Interview de Gilles Bazy-Sire : Président de GPS Equity

Gilles Bazy-Sire

Président de GPS Equity

La production chinoise bénéficie à plein de la décrue du baril

Publié le 22 Décembre 2014

Quelles sont les conséquences pour les pays émergents de la baisse du pétrole et de la hausse du dollar ?

La baisse du pétrole peut provoquer des soubresauts à court terme sur les marchés financiers mais à moyen terme elle constitue une très bonne nouvelle pour l’économie mondiale. La baisse observée de 50% des prix du pétrole, si elle était durable génèrerait une baisse de coûts colossale pour l’ensemble des agents économiques - entreprises, ménages, collectivités publiques, États- équivalant à 2% du PNB mondial, soit 1 500 milliards de dollars. C’est un ordre de grandeur équivalant à « Quantitative Easing » de la Réserve Fédérale américaine, directement en « économie » de coûts pour les agents économiques. Pour un pays comme la Russie la baisse du pétrole a un impact clairement négatif. Mais ce n’est pas le cas de tous les pays producteurs. L’Indonésie par exemple consacre une part importante de son budget à subventionner les prix de l’énergie. La baisse du prix du baril va lui permettre de diminuer, voire de supprimer ces subventions sans rencontrer de difficultés politiques et, en contrepartie, de réaffecter ces dépenses publiques à des investissements productifs générateurs de croissance, d’emploi et d’amélioration du niveau de vie. Ainsi, bien qu’elle soit un gros pays producteur d’hydrocarbures, l’Indonésie gagne au global, comme les Etats Unis, à une baisse des cours du baril.

S’agissant de la hausse du dollar, elle est liée à la politique monétaire de la Réserve fédérale américaine. La perspective de voir la Fed revenir à une politique monétaire plus orthodoxe est très positive en termes d’effet signal. Cela signifie que l’économie américaine, la locomotive du monde, va bien, et contribuera favorablement à la croissance du reste de la planète, dont les pays émergents.

Vous considérez la Russie comme l’un des marchés les plus sous-évalués aujourd’hui. Qu’entendez-vous par là ?

La Russie traverse une crise monétaire due partiellement aux sanctions imposées par l’Union européenne et les Etats-Unis, mais surtout à la baisse du prix des hydrocarbures. Il faudra surveiller de près l’évolution de la situation géopolitique et apprécier si la baisse des cours du pétrole augmente les chances d’une normalisation de la politique étrangère russe ou si, au contraire, elle provoque la crispation supplémentaire que beaucoup d’analystes politiques redoutent. Dans l’hypothèse d’une normalisation, on pourrait observer une réappréciation massive du marché actions russe, actuellement à des niveaux extrêmement déprimés.

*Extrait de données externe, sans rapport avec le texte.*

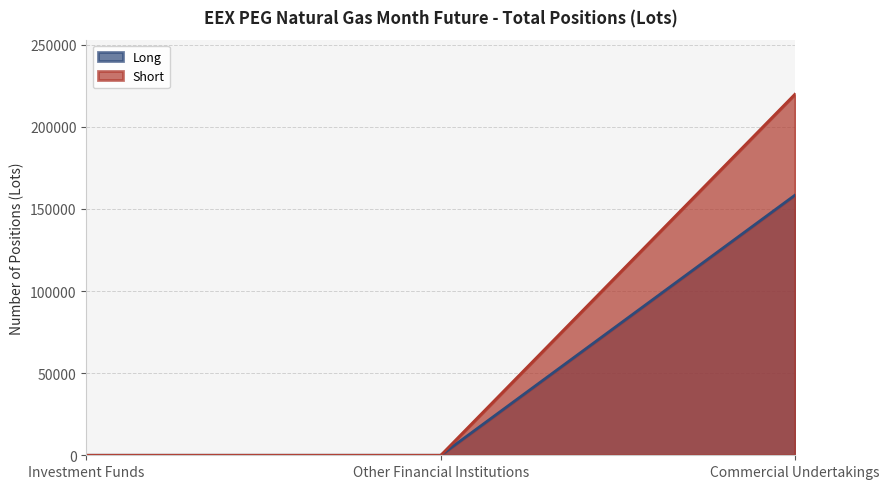

Reading right to left, what are all the values shown in this chart?

Long: 158482	0	0
Short: 219997	0	0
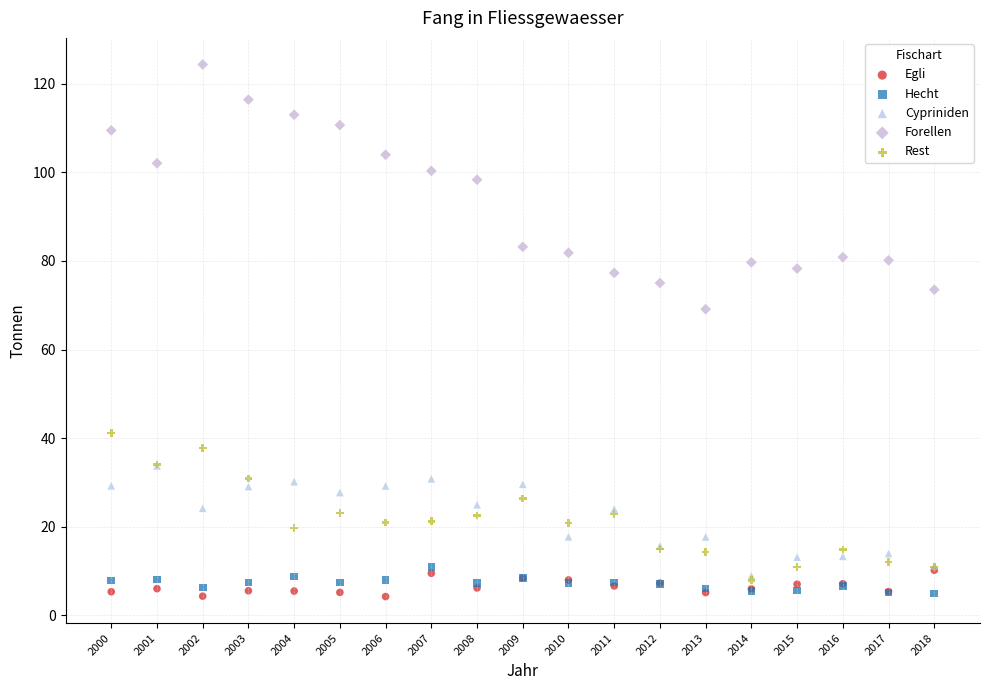

In the Forellen series, what Y value is closest to 96?

98.3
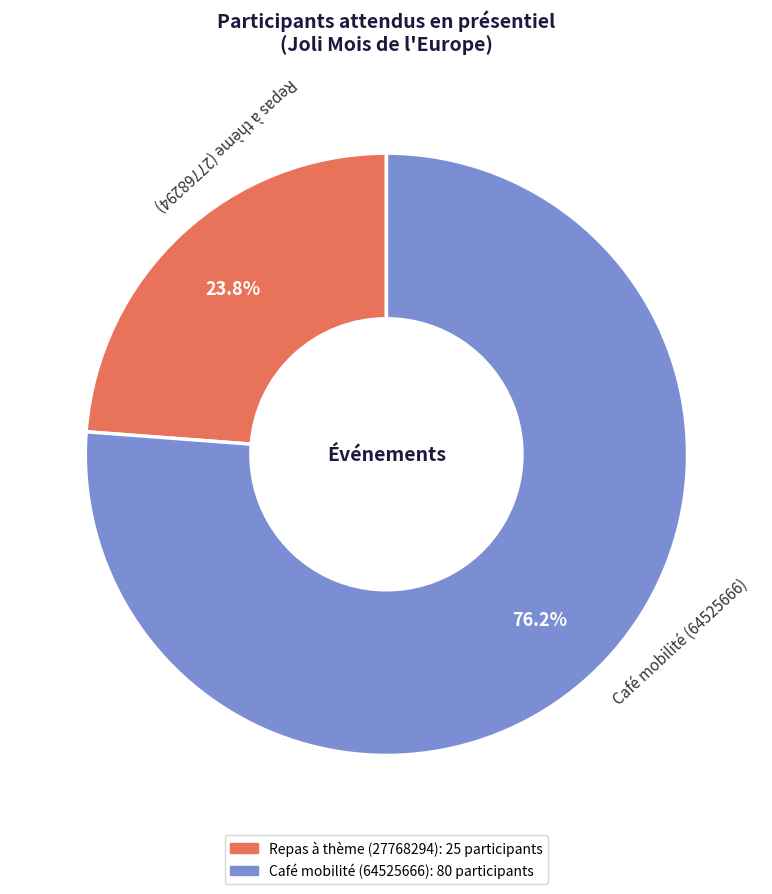

To the nearest percent, what portion does Café mobilité (64525666) represent?

76%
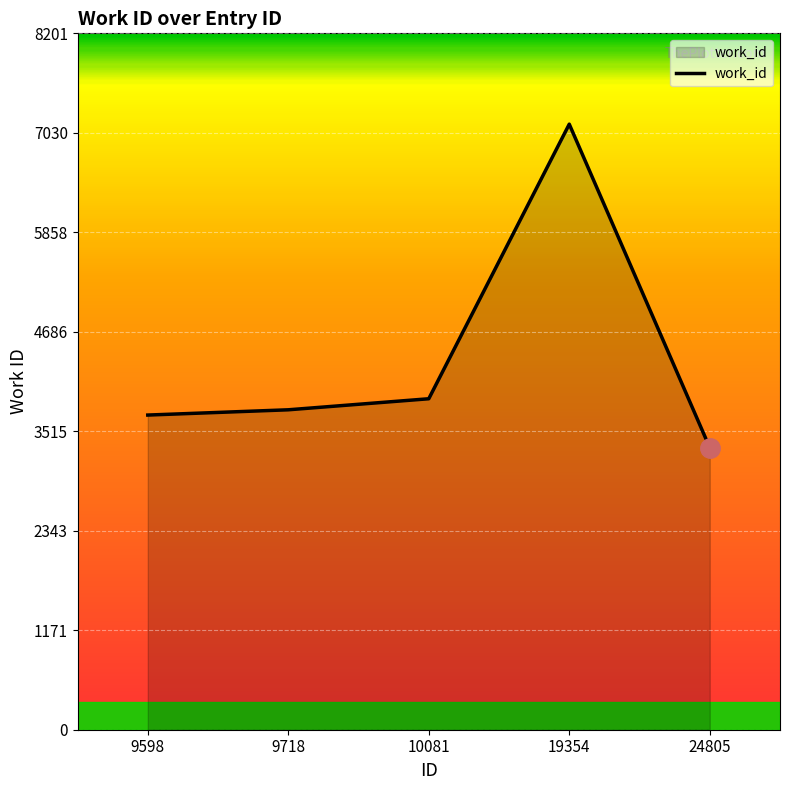

Reading left to right, transcribe all the data shown in this chart.

9598=3706	9718=3768	10081=3898	19354=7132	24805=3322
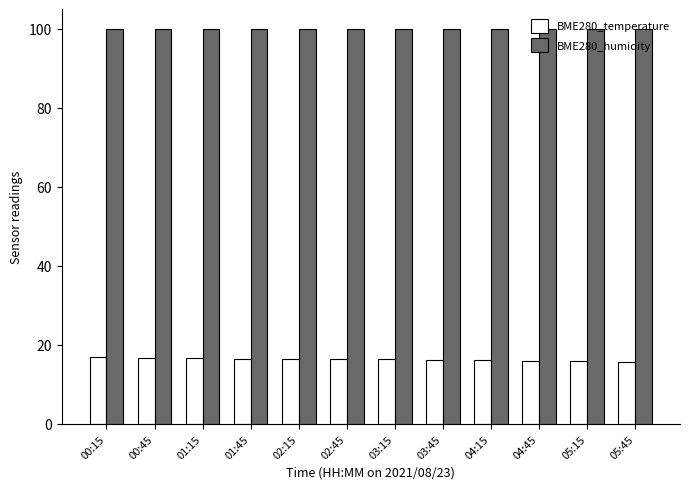

Rank the series at 05:45 from lowest to highest value.

BME280_temperature, BME280_humidity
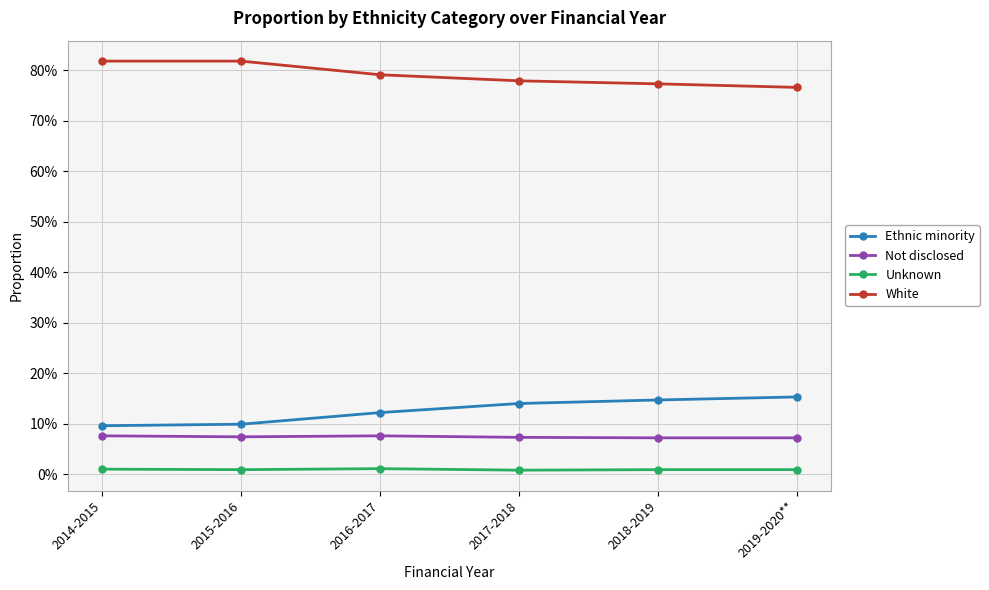

Reading left to right, extract all data points from this chart.

Ethnic minority: 2014-2015=0.1	2015-2016=0.1	2016-2017=0.1	2017-2018=0.1	2018-2019=0.1	2019-2020**=0.2
Not disclosed: 2014-2015=0.1	2015-2016=0.1	2016-2017=0.1	2017-2018=0.1	2018-2019=0.1	2019-2020**=0.1
Unknown: 2014-2015=0.0	2015-2016=0.0	2016-2017=0.0	2017-2018=0.0	2018-2019=0.0	2019-2020**=0.0
White: 2014-2015=0.8	2015-2016=0.8	2016-2017=0.8	2017-2018=0.8	2018-2019=0.8	2019-2020**=0.8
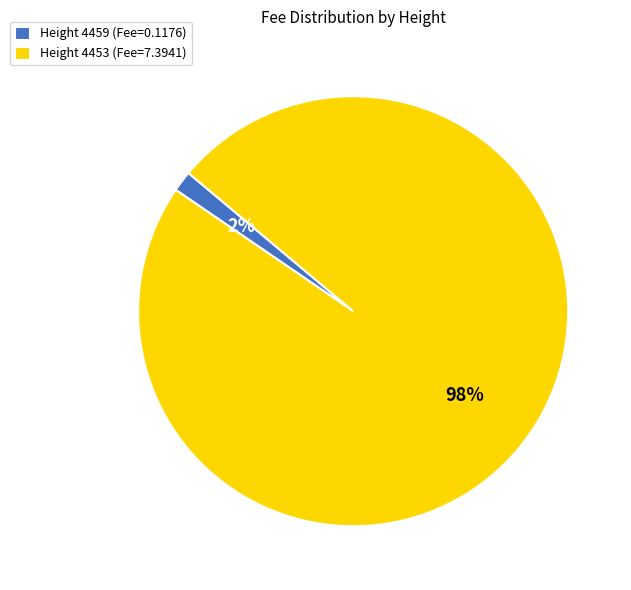

To the nearest percent, what percentage of the pie is Height 4453 (Fee=7.3941)?

98%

Quel est votre analyse de la situation des autres grands pays émergents (Brésil, Chine, Inde) ?

La Chine est le premier importateur mondial de pétrole, mais aussi le premier exportateur de produits manufacturés. La production chinoise bénéficie à plein de la décrue du baril, qui tout à la fois abaisse les coûts de production, réduit la charge du transport maritime des marchandises exportées (90% du commerce
mondial est assuré par la voie des mers), et augmente le pouvoir d’achat des acheteurs des produits chinois dans le monde entier. Pour autant, à notre sens, la forte hausse observée hausse du marché actions chinois sur la fin de l’année intègre une partie de cette perspective favorable et notre rating sur ce pays est moins favorable aujourd’hui qu’il y a quelques mois.
L’Inde bénéficie elle aussi grandement de la baisse des prix de l’énergie. Pour les mêmes raisons qu’en Chine (l’indice Sensex de la bourse de Bombay a pris 30% depuis le début de l’année, ndlr) nous restons prudents sur le potentiel de ce marché en 2015 même si certains groupes indiens figurent toujours parmi nos valeurs favorites.
Quant au Brésil il nous paraît un des marchés les plus surévalués aujourd’hui, compte tenu de la baisse des cours des matières premières et de perspectives de croissance très faibles pour 2015.